Knowing where to put breaks that don't sound awkward is a matter of understanding the phrasing and structure of music. It is introduced in 'Musicality: how to make your ocarina playing sound good'.

Then, once you've broken the melody down, it can be learned one part at a time:

  • Listen to that part of the melody a few times so that you know what it sounds like.
  • Repeat the fingerings for each part. After a minute or two, you'll notice it start to become automatic, the fingers start to move by themselves.
  • Then you move on to learning the next small part.
  • Once you can play a few parts of a melody separately, try joining them together.

After a while, you'll be able to play through the whole melody from memory. Your speed will naturally increase the more you play.

Breaking music down in practice

Breaking down music like this has never been easier. There are numerous software tools which will help you to do so:

  • Audio editors like Audacity and Reaper can be used to loop parts of recordings, as well as slow them down without changing the pitch.
  • Music notation software like MuseScore can do the same thing with sheet music. You enter some notes, and then it will play them back for you, while showing you the current note being played. The MuseScore website includes sheet music for many popular songs.
  • If you know how a melody sounds, you can do the same thing in your head! Imagine the sound of a small part at a time.
  • Or with paper notation, use vertical lines to visually separate things.
  • Or ask your music teacher to play parts of the music for you.

This is how it looks to loop part of a recording in Reaper. Sections of a recording can be looped effortlessly by selecting them, and the 'BPM' option at the bottom changes playback speed without changing the pitch.

Playing in tune and in time

Two essential things to keep track of as you practice are playing in tune, and ensuring that notes are played in time with the rhythm of the music. Both of these can be addressed by playing over a known-good recording of the song or tune.

Correcting your rhythm is a matter of listening for when your note is sounding in relation to the note you are hearing. There is an exercise to develop this in 'Getting rhythm', and when they match exactly your playing will blend perfectly with what you are hearing, and can even sound as if only one instrument is playing.

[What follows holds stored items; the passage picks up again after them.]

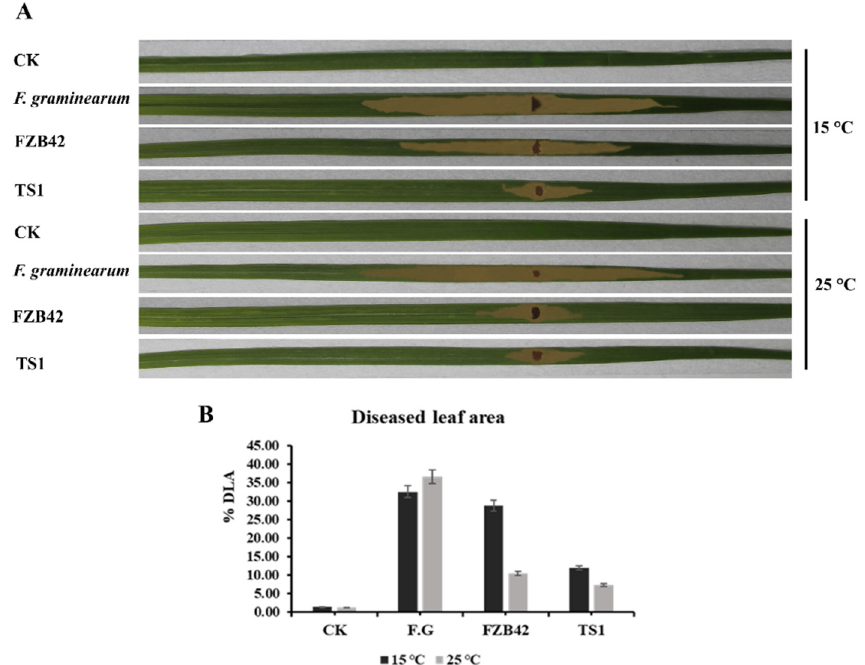
Figure 10. ( A ) The lesions on the leaves showed diseased leaf area in different wheat treatments at 15 and 25 ◦ C. ( B ) The graph shows % diseased leaf area in wheat under different treatments at 15 ◦ C and 25 ◦ C. The standard error of the means is represented by the error bars on the graphs. The statistical differences among different treatments were calculated by Tukey’s HSD test at p ≤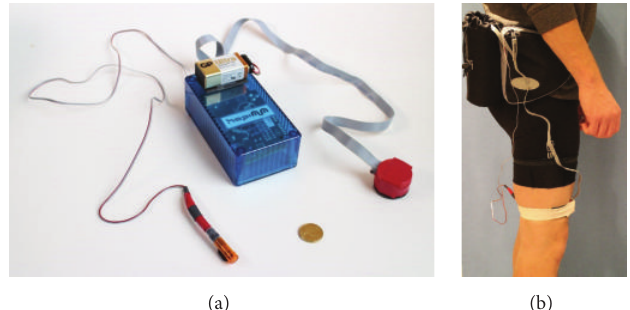
Figure 2: (a) Wearable parts of the apparatus including electronics in the enclosure box (middle), accelerometer inside the round housing (right), and vibration motor inside the tube housing (left). Scale is indicated by a coin in diameter of 20 mm. (b) The belt bag containing the enclosure box and the leg band equipped with the accelerometer and vibration motor worn by a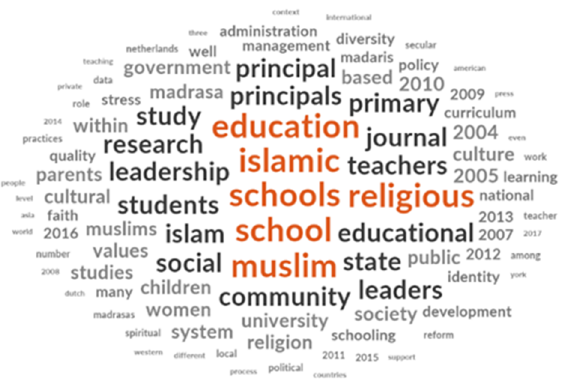
Figure 5. The most frequent 100 words in the selected studies.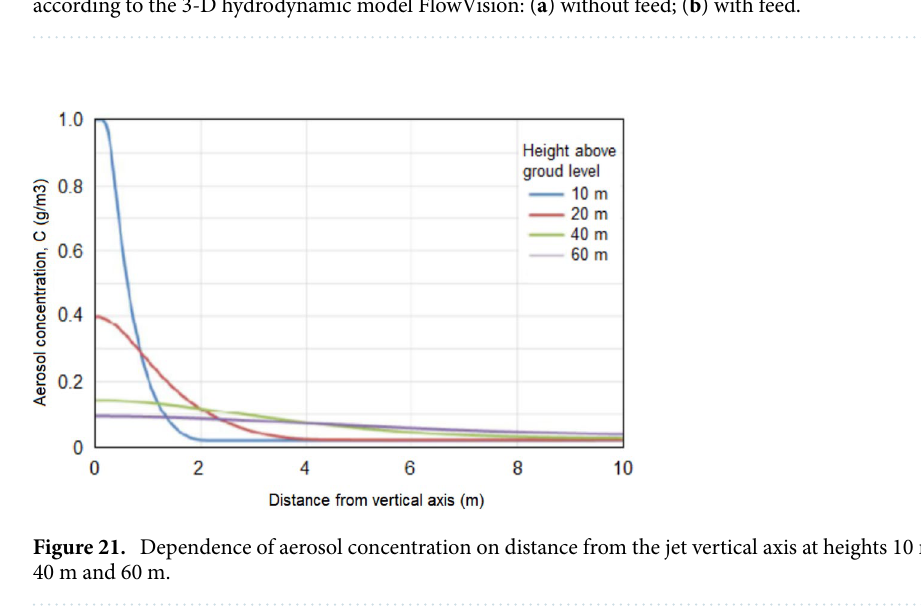
Figure 20. Vertical section of air-aerosol motion in the jet and its surroundings in a windless atmosphere according to the 3-D hydrodynamic model FlowVision: ( a ) without feed; ( b ) with feed.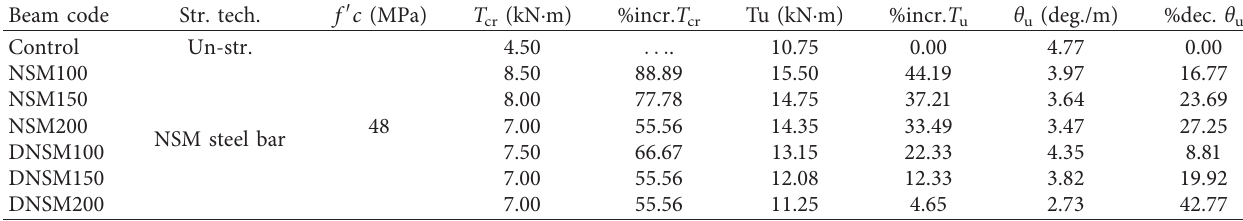
Table 3: Experimental results of the tested beams.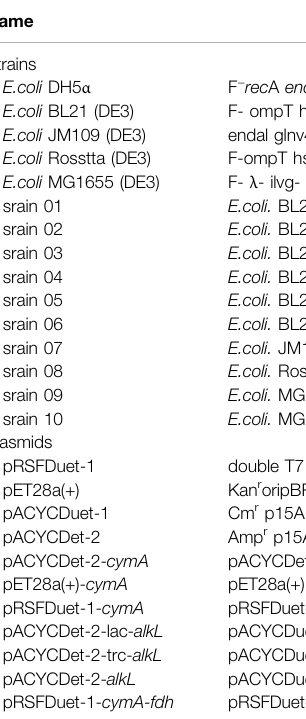
TABLE 1 | Strains and plasmids used in this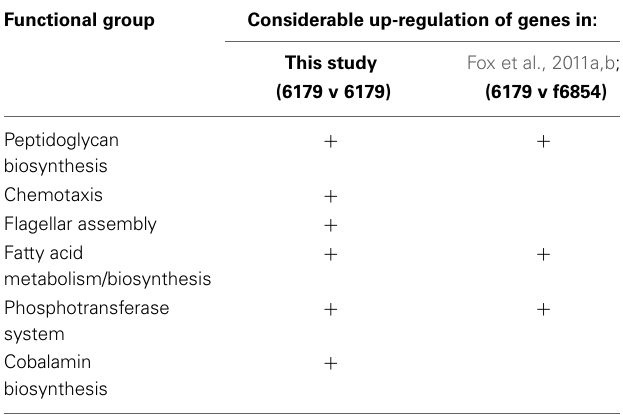
Table 1 | Functional Groups containing genes that were reported to be considerably up-regulated upon exposure of the bacterium to BZT: comparison of this study with that of Fox et al.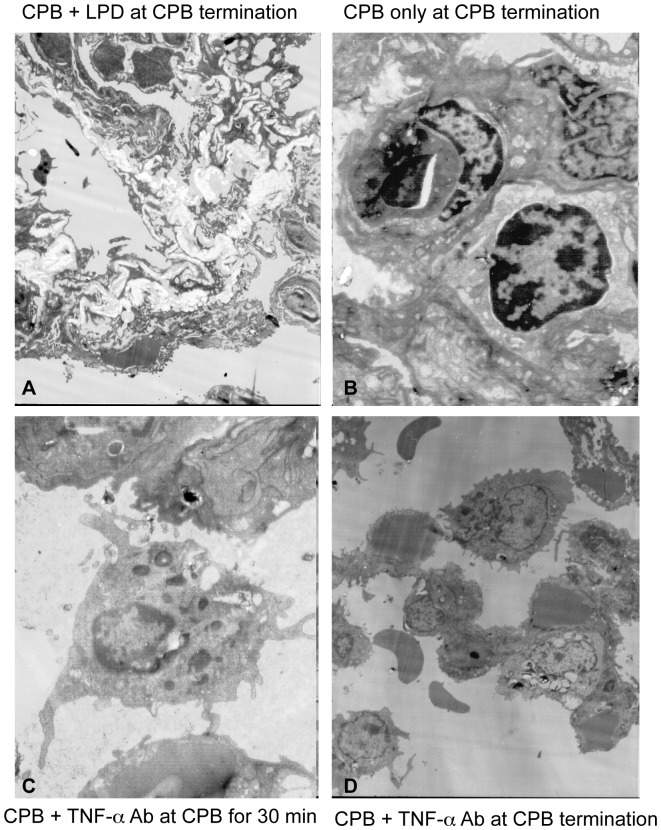
Pulmonary artery perfusion with TNF-α Ab alleviated CPB-induced histopathological changes in lung tissue.Lung tissue specimens from rabbits of group I (A), group II (C & D), and group III (B) were examined by transmission electron microscopy (JEM-1200EX II TEM, JEOL, Japan). The illustrated images (4000x) are the representative images.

Intonation can be checked in much the same way, as when two notes are exactly in tune they produce a clean sound, but if they are not, you will hear a wobble in the sound.

This is covered in Playing the ocarina in tune.

The following tool demonstrates what to listen for. It plays two notes, one of which you can control with the slider. Notice how when you drag the slider to the right or left, you can hear a 'warbling' sound. There is more information on this topic in the article Playing the ocarina in tune.

Finger transitions

You may find that some finger transitions feel awkward. Dealing with this is just a matter of practising that transition by itself slowly for several days. It'll start feeling easier, as the awkward feeling is an illusion caused by a lack of familiarity.

Understanding the different kinds of finger movements can also help, they fall into one of the following three categories:

Lifting or placing a single finger:

Lifting or placing two or more fingers at the same time:

Lifting one or more fingers, while simultaneously placing one or more fingers. These are called cross fingerings.

It is possible to practice all possible note transitions on the instrument, get them into muscle memory, and make them feel equally effortless. How to do so is discussed in How to never think about your fingers again.

Closing

I'm sure you've now started learning to play some of your favourite songs, and that's great. Just be patient, as it may take a few weeks to get where you want. But as long as you stick with it, you'll get there eventually.